İzmir’de bir yaz öğleden sonrası

(2008’de bloguma düştüğüm bir not, İzmir’de bir yaz öğleden sonrası)

Televizyonda Selin Kutucular ada mutfağından örnekler hazırlıyor; meze sofrası. Program TRT’de olduğu için içkisiz bir meze sofrasında misafir ağırlamak zorunda kalmış sankş… Kameranın kapatılmasını bekler gibi bir halleri var.

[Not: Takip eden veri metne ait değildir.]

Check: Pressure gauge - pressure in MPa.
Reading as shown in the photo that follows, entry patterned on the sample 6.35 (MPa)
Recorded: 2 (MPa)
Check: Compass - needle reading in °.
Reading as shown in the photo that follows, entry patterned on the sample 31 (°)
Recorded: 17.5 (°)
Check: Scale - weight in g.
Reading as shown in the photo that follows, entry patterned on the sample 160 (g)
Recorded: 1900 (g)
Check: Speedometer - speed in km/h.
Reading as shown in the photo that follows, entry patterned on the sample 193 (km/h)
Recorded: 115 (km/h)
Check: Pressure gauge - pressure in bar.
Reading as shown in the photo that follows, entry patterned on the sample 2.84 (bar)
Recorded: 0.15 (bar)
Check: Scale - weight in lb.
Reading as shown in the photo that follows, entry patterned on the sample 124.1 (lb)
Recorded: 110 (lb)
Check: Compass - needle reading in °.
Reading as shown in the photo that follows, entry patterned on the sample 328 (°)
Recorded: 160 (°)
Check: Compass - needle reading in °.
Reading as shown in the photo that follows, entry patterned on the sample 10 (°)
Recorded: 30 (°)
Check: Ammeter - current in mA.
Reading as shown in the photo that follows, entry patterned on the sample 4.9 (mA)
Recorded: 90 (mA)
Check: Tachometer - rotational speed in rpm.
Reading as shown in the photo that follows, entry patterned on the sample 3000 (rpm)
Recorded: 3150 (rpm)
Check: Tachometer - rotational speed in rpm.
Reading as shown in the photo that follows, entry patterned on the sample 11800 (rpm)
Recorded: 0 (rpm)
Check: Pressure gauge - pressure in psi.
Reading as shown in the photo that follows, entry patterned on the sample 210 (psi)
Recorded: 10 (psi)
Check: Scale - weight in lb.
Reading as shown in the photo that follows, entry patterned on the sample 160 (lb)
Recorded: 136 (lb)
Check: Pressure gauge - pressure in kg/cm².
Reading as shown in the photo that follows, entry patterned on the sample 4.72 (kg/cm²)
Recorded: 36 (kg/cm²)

İzmir’de yaz aylarında pazar öğleden sonralarının bir bunaltıcılığı olurdu. Plajlara ya da yazlık evlere boşalmış apartmanın bahçesi ıssızlaşırdı. Göztepe’ye doğru, belki bir alışverişe yollanmış olarak, yürüdüğümde dükkanların sineksavar boncuklu kapılarına dokunmak, sağa sola bakınmak içimdeki sıkıntıyı hafifletirdi. 10 dakikalık alışverişten 1 saatte geri dönmemin sebebini, evde alacağım yağsız dana kıymasını bekleyen anneme açıklamak pek de zor olmazdı.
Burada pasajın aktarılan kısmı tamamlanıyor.